If you don’t put a priority on the environment, you can milk a province’s natural resources in good times, but it catches up with you. Alberta is a perfect example, though you’d never know that by Ontario’s Progressive Conservative MPP Randy Hillier’s comments.

In a column on the Calgary Herald’s website, Hillier vents about the Dalton McGuinty Liberal government’s excessive number of environmental regulations, which Hillier says has turned “a land of milk and honey into a land of mediocrity.”

He laments that the Ring of Fire chromite deposit in Northern Ontario remains undeveloped. “McGuinty has locked our resources away and they remain untouched. Rather than accepting the word of their beloved environmental advisers, McGuinty and his Liberal government should spend more time discovering Ontario for themselves.”

The oilsands are a major economic driver in Alberta. The province expects to bring in $184 billion in royalties over the next 25 years.

But what’s happening now shows the follies of developing the oilsands so quickly. (Even Alberta’s revered former premier Peter Lougheed says the province is moving too swiftly.)

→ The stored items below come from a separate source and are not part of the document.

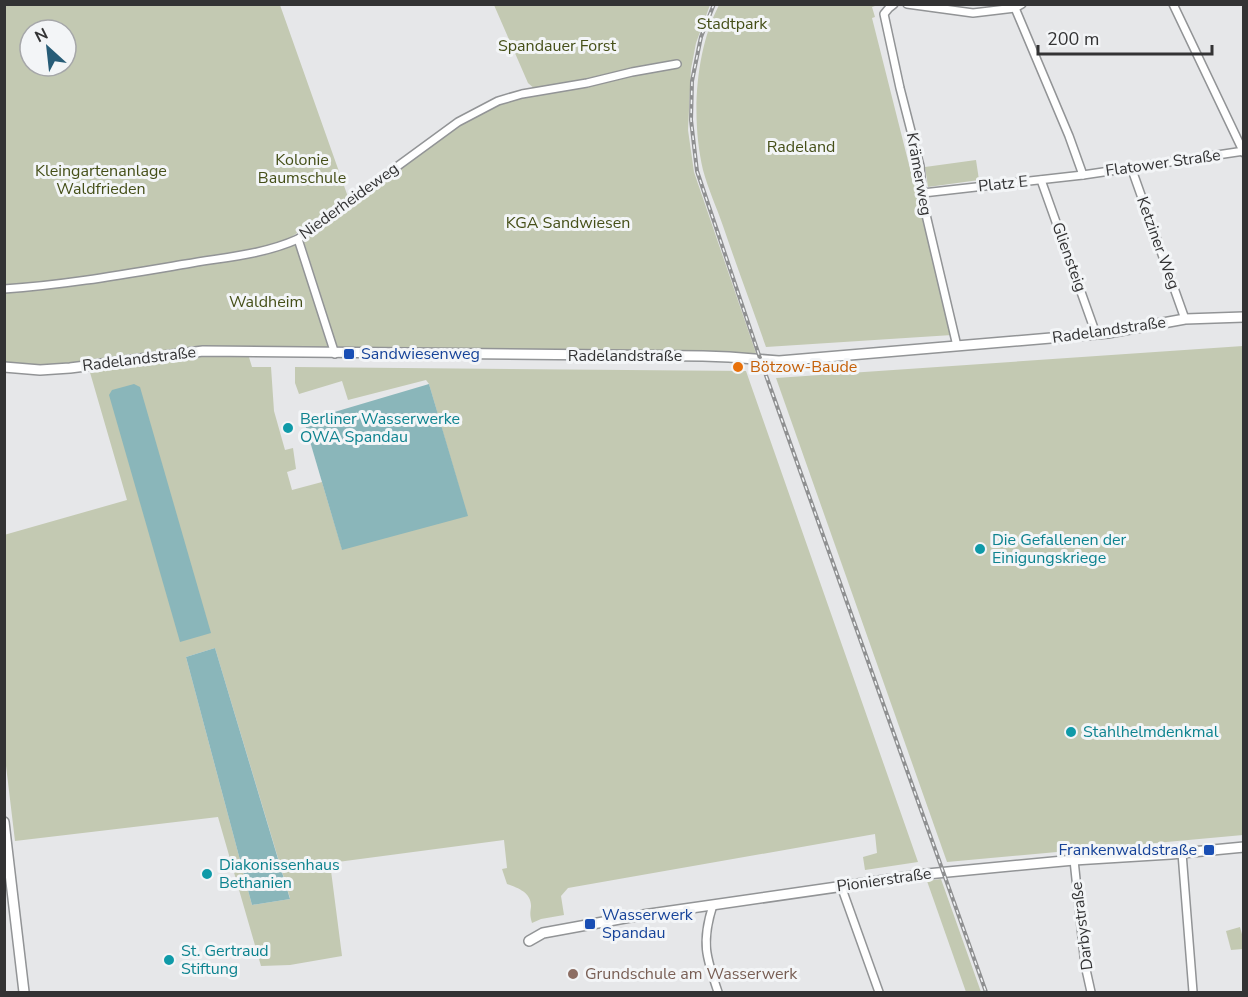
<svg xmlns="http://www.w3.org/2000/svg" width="1248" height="997" font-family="'Nunito Sans',sans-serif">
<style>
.green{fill:#c3c9b2;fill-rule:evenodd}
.water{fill:#8ab6ba}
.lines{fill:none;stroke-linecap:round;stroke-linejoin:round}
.minor-casing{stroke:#929496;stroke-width:10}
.tertiary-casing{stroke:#929496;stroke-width:12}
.minor{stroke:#fff;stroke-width:7}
.tertiary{stroke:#fff;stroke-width:9}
.rail-casing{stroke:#8f9091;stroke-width:4}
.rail{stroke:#f3f5f7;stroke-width:1.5;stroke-dasharray:4.5;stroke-linecap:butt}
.transit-dot{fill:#1a4fb4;stroke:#f3f5f7;stroke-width:2}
.food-dot{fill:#e8710a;stroke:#f3f5f7;stroke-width:2}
.culture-dot{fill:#0f9aa8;stroke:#f3f5f7;stroke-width:2}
.education-dot{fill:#8d6e63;stroke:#f3f5f7;stroke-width:2}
.labels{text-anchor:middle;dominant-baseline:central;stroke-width:6;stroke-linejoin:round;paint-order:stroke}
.park-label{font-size:16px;fill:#454f18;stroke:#f3f5f7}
.street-label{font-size:16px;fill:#333334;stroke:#f3f5f7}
.transit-label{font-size:16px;fill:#164399;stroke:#f3f5f7;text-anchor:start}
.food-label{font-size:16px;fill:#c56008;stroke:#f3f5f7;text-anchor:start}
.culture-label{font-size:16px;fill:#0d838f;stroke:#f3f5f7;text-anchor:start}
.education-label{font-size:16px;fill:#785e54;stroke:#f3f5f7;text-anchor:start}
</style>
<rect width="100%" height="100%" fill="#e6e7e9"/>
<g class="green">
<path d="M4 5H280L348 197 290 238 266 247 264 246 257 250 5 290ZM30 30H66V66H30Z"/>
<path d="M494 5H710L696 43 691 69 688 130 694 172 758 359 341 350 337 347 303 239 461 124 502 102 536 90 528 83Z"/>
<path d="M719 5H878L872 7 875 17 872 18 952 335 766 347C752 307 737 267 723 226 717 208 708 189 703 170 691 119 695 51 719 5Z"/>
<path d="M976 160 979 180 928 187 925 167Z"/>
<path d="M296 244 328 348 100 361 44 367 5 363 4 293 99 282 262 256Z"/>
<path d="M1243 346V835L947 862 776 378Z"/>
<path d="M203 353 248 354 252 367H271L274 411 285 450 293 448 296 469 287 472 292 490 322 482 342 549 467 515 429 384 426 380 348 400 342 381 299 394 295 383V367L746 371 918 862 865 870 863 857 877 853 875 834 568 888 561 896 564 915 541 919 532 923C530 916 530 914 531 907 532 893 518 888 507 884L502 869 507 868 504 840 330 863 342 956 290 965 261 966 218 817 15 841 4 749V535L127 500 89 369ZM215 648 290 898V899L252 905 186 657Z"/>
<path d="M941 879 981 992H966L927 881Z"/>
<path d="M1240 927 1243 938V949L1231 950 1226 931Z"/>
</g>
<g class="water">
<path d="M134 384 140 387 211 633 180 642 109 395 112 390Z"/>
<path d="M429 384 468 516 342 550 304 421Z"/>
<path d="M215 648 290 899 252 905 186 657Z"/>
</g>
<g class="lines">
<g class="minor-casing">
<g id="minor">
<path d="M894 4 889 8 884 14 900 88 920 166 923 202 957 346"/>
<path d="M907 4 973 13 1015 8 1022 4"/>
<path d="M1173 4 1244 153"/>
<path d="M1015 8 1069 136 1083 175"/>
<path d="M1131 167 1185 319"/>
<path d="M1041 180 1096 334"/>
<path d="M923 193 1083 175 1244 151"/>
<path d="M298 239 335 354"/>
<path d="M4 289C65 285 126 274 186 264 225 257 262 255 298 239L458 122 498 101 522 94 587 83 632 72 677 64"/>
<path d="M1182 853 1193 992"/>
<path d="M1074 860 1085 965 1091 992"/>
<path d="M841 886 879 992"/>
<path d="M713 905C701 942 706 957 718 992"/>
</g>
</g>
<g class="tertiary-casing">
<g id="tertiary">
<path d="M4 367 40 370 70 368 203 351 703 356 729 357 779 361 1074 336 1108 333 1185 319 1244 317"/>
<path d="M4 822 24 992"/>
<path d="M529 941 543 933 636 916 927 874 1074 860 1171 854 1244 847"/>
</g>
</g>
<use href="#minor" class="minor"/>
<use href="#tertiary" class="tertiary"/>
<g class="rail-casing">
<path id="rail" d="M714 4 701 37 692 81 691 120 697 171 763 367 986 992"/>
</g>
<use href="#rail" class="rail"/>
</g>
<g class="transit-dot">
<rect x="343" y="348" width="12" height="12" rx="3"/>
<rect x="1203" y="844" width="12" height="12" rx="3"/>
<rect x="584" y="918" width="12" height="12" rx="3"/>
</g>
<circle class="food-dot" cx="738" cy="367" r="6"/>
<g class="culture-dot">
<circle cx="288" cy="428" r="6"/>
<circle cx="980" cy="549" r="6"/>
<circle cx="1071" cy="732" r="6"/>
<circle cx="207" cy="874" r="6"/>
<circle cx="169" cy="960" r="6"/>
</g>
<circle class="education-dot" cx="573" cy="974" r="6"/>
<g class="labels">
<g class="park-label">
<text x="732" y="24">Stadtpark</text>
<text x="557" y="46">Spandauer Forst</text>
<text x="801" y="147">Radeland</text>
<text x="302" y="160">Kolonie<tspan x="302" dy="18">Baumschule</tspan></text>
<text x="101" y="171">Kleingartenanlage<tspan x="101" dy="18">Waldfrieden</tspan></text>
<text x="568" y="223">KGA Sandwiesen</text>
<text x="266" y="302">Waldheim</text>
</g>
<g class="street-label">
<text transform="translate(1163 163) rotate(-8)">Flatower Straße</text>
<text transform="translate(919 174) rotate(80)">Krämerweg</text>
<text transform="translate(1003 184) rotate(-6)">Platz E</text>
<text transform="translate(349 201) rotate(-36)">Niederheideweg</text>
<text transform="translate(1158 243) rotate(70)">Ketziner Weg</text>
<text transform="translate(1069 257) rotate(70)">Gliensteig</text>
<text transform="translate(1109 330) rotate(-8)">Radelandstraße</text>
<text x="625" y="356">Radelandstraße</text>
<text transform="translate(139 359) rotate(-7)">Radelandstraße</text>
<text transform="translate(884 880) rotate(-8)">Pionierstraße</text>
<text transform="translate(1082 926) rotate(-97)">Darbystraße</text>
</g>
<g class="transit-label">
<text x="361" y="354">Sandwiesenweg</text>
<text x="1197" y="850" text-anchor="end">Frankenwaldstraße</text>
<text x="602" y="915">Wasserwerk<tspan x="602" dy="18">Spandau</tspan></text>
</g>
<g class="food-label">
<text x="750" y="367">Bötzow-Baude</text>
</g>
<g class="culture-label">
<text x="300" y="419">Berliner Wasserwerke<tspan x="300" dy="18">OWA Spandau</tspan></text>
<text x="992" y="540">Die Gefallenen der<tspan x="992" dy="18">Einigungskriege</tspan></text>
<text x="1083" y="732">Stahlhelmdenkmal</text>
<text x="219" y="865">Diakonissenhaus<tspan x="219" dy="18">Bethanien</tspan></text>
<text x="181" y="951">St. Gertraud<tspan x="181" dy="18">Stiftung</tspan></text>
</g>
<g class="education-label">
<text x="585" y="974">Grundschule am Wasserwerk</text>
</g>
</g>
<rect width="1248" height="997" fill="none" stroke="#333334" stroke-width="12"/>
<g transform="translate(48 48) rotate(333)"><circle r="28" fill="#f3f5f7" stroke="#a6a7a9" stroke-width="1.5"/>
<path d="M0-4.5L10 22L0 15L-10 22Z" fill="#275c77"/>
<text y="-9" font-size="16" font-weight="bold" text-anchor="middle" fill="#333334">N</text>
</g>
<path d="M1038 45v9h174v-9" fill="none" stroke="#333334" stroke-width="3"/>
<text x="1047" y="45" font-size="18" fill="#333334" stroke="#f3f5f7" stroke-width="4.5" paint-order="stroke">200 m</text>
</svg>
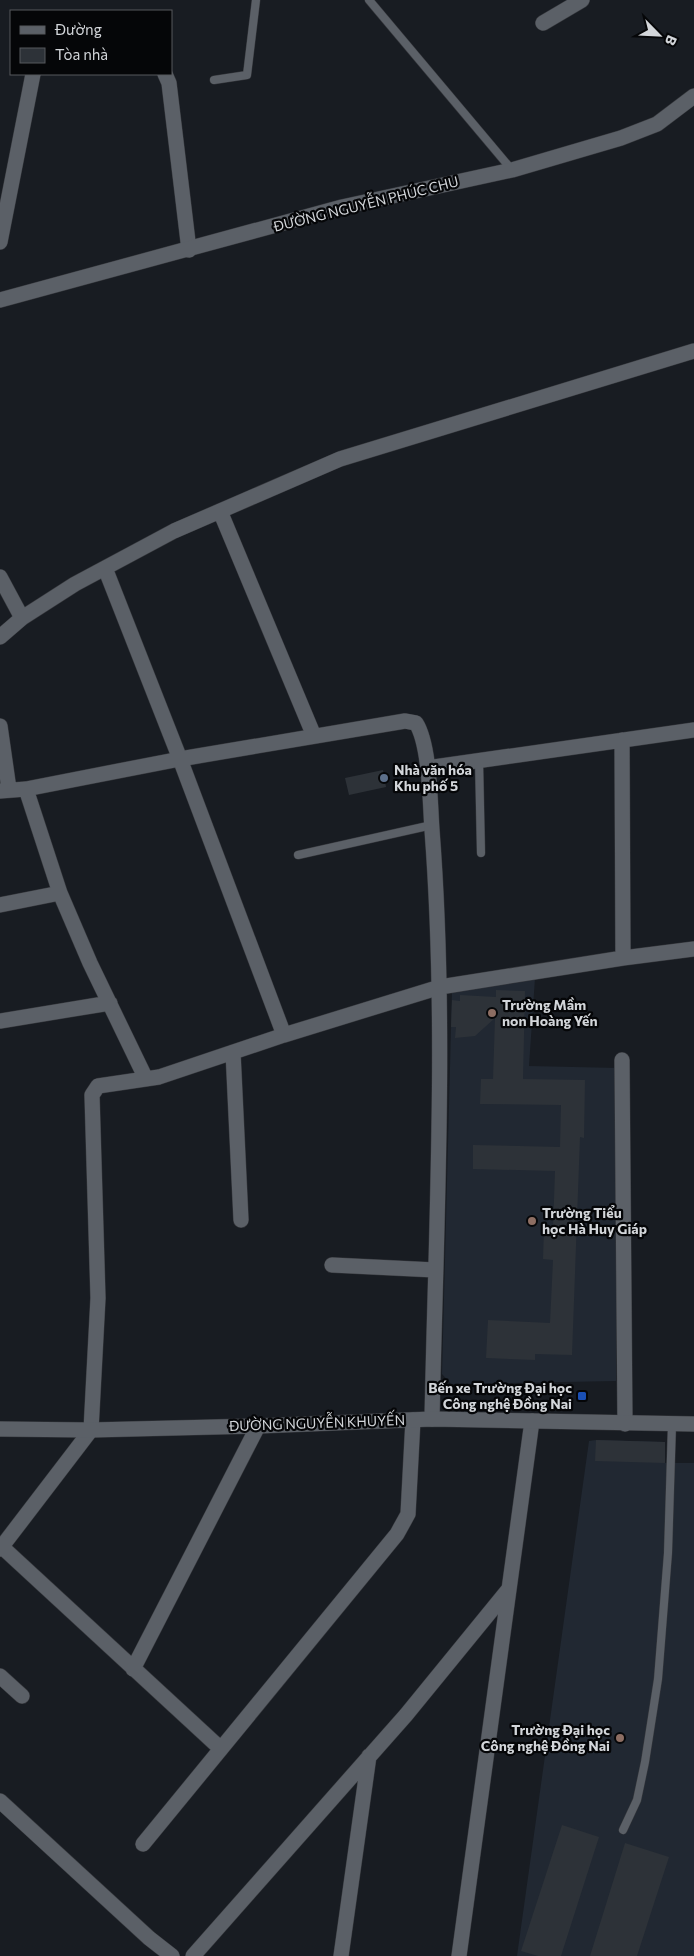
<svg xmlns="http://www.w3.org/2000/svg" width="694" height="1956" font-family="Commissioner,sans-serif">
<rect width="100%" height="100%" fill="#181c22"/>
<path fill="#212832" d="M535,978l-6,88 89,2 -2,313 -165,3 -9,-10 10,-383z
M596,1440l69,2v21h29v493h-177l72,-515z"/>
<path fill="#2d3238" d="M383,770l3,17 -37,8 -4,-17z
M496,990l29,1 -2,88 62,1 -1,58 -4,-1 -8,218 -37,-1v6l-49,-2 2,-38 62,3 3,-63 -10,-1 1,-31h9l2,-57 -82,-2v-24l87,2 1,-42 -81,-1 1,-25h12l2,-61 -20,18 -20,2 1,-11h-5l1,-27 8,1v-6l36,2z
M596,1440l69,2v21l-70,-2z
M562,1825l37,12 -38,119h-23l-17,-5z
M625,1843l44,14 -32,99h-47z"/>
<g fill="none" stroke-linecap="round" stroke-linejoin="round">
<defs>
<path id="lane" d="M369,0l143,170
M214,80l33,-5 9,-75
M479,760l2,93
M298,855l134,-30
M623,1830l14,-30 8,-38 13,-83 10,-126 4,-129"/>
<path id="street" d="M543,23l39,-23
M165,74l4,9 20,167
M0,242l33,-168
M220,511l94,225
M105,568l75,191 104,276
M0,577l22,41 53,-34 99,-53 166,-72 354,-108
M0,637l22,-19
M0,726l9,63
M622,740l1,218
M427,768l267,-38
M26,789l34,104 30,70 56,116
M0,791l26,-2 154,-30 225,-38 11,2c14,22 14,80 16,107 15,196 4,393 0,589
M0,905l60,-12
M0,1021l110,-18
M233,1052l8,168
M622,1060l3,364
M332,1265l103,5
M2,1547l219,202
M0,1549l91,-119 7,-132 -6,-203 6,-9 61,-9 125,-42 156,-48 183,-29 71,-9
M133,1669l125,-243
M0,1676l22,20
M0,1801l149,137 23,18
M143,1844l254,-310 11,-20 5,-94
M193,1956l213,-241 102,-125
M341,1956l28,-200
M459,1956l73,-535"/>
<path id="secondary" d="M0,300l342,-93 170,-37 109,-32 36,-14 37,-28
M0,1429l91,1 167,-4 174,-7 262,5"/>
</defs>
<use href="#lane" stroke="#36383d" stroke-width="9"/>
<use href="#street" stroke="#36383d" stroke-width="16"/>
<use href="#secondary" stroke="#36383d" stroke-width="16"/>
<use href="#lane" stroke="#5b6067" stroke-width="8"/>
<use href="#street" stroke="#5b6067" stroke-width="15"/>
<use href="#secondary" stroke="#5b6067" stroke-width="15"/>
</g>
<circle fill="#5c6f8a" stroke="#050608" stroke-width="2" cx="384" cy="778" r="5"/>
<g fill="#8d6e63" stroke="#050608" stroke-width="2">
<circle cx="492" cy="1013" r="5"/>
<circle cx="532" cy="1221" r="5"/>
<circle cx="620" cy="1738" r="5"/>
</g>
<rect fill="#1a4fb4" stroke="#050608" stroke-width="2" x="577" y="1391" width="10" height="10" rx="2.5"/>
<g text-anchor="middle" stroke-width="4.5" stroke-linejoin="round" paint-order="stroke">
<g font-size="14" fill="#d3d6da" stroke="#050608">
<text transform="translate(366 204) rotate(-14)" y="5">ĐƯỜNG NGUYỄN PHÚC CHU</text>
<text transform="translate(317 1423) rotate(-2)" y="5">ĐƯỜNG NGUYỄN KHUYẾN</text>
</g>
<g font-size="14" font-weight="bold" fill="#d3d6da" stroke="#050608" text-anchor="start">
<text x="394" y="775">Nhà văn hóa<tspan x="394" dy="16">Khu phố 5</tspan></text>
<text x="502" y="1010">Trường Mầm<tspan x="502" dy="16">non Hoàng Yến</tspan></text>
<text x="542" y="1218">Trường Tiểu<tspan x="542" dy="16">học Hà Huy Giáp</tspan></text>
<text x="572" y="1393" text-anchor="end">Bến xe Trường Đại học<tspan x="572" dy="16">Công nghệ Đồng Nai</tspan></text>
<text x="610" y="1735" text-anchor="end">Trường Đại học<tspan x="610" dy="16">Công nghệ Đồng Nai</tspan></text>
</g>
</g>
<rect x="10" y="10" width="162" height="65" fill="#050608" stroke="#57595c"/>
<rect x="20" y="26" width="25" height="8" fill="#5b6067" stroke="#57595c"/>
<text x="55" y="35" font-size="15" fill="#d3d6da">Đường</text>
<rect x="20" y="48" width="25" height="15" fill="#2d3238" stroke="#57595c"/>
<text x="55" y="60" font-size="15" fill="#d3d6da">Tòa nhà</text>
<g transform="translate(659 35) rotate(114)" stroke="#050608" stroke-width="4" paint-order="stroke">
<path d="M0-4L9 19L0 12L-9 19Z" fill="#d3d6da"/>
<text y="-8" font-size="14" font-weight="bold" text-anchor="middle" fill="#d3d6da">B</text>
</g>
</svg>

Alberta is seeking a massive expansion of the oilsands — an expansion that is dependent on the ability to move bitumen through the Keystone XL pipeline to Texas and the Northern Gateway pipeline to the British Columbia coast.

But environmental issues have caught up with the pipeline proponents. Increased greenhouse emissions, massive disruption of land, contaminated rivers, air pollution and habitat disturbance are attracting worldwide attention.

U.S. President Barack Obama postponed construction of Keystone XL because of environmental opposition. Hearings on the Northern Gateway pipeline to the B.C. coast will drag on an extra year. The oilsands barely escaped an EU sanction that would have made fuel derived from the oilsands more expensive. Reports prepared by Environment Canada last year warned that the industry’s economic future may be in jeopardy due to a lack of “credible scientific information” available to fend off environmental opposition.

Well done, Alberta.

The oilsands went into production in 1967. The full scale of the economic opportunities of the Ring of Fire — an estimated $1 trillion — have only been apparent since about 2007. Since it typically takes about 10 years to build a mine after its discovery, a production timeline of 2015 by the first company expected to operate there is actually advanced.

The Ring of Fire is being developed in a time of unprecedented sensitivities for environmental and First Nations concerns, which have caught the attention of the United Nations and a few movie stars, to boot. The whole world is watching and when it does, it can be a serious problem, as Alberta is finding out.

Northern Development and Mines Minister Rick Bartolucci, whose ministry is spearheading development in the Ring of Fire, says Ontario is still the first choice of industry for investment in mining. The province drew $1 billion in exploration for the first time in 2011 and the value of mineral production was $11 billion, up from $5.7 billion in 2003 — both No. 1 in Canada.

There is no advantage for the Liberals in delaying development of the Ring of Fire. Even economist Don Drummond urged the province to take full advantage of the deposit. But, says Bartolucci, the province will proceed “methodically,” working with private companies and First Nations and addressing environmental issues.

The Ring of Fire can’t be developed in the same fashion as the oilsands. And even if it could be, it wouldn’t be wise.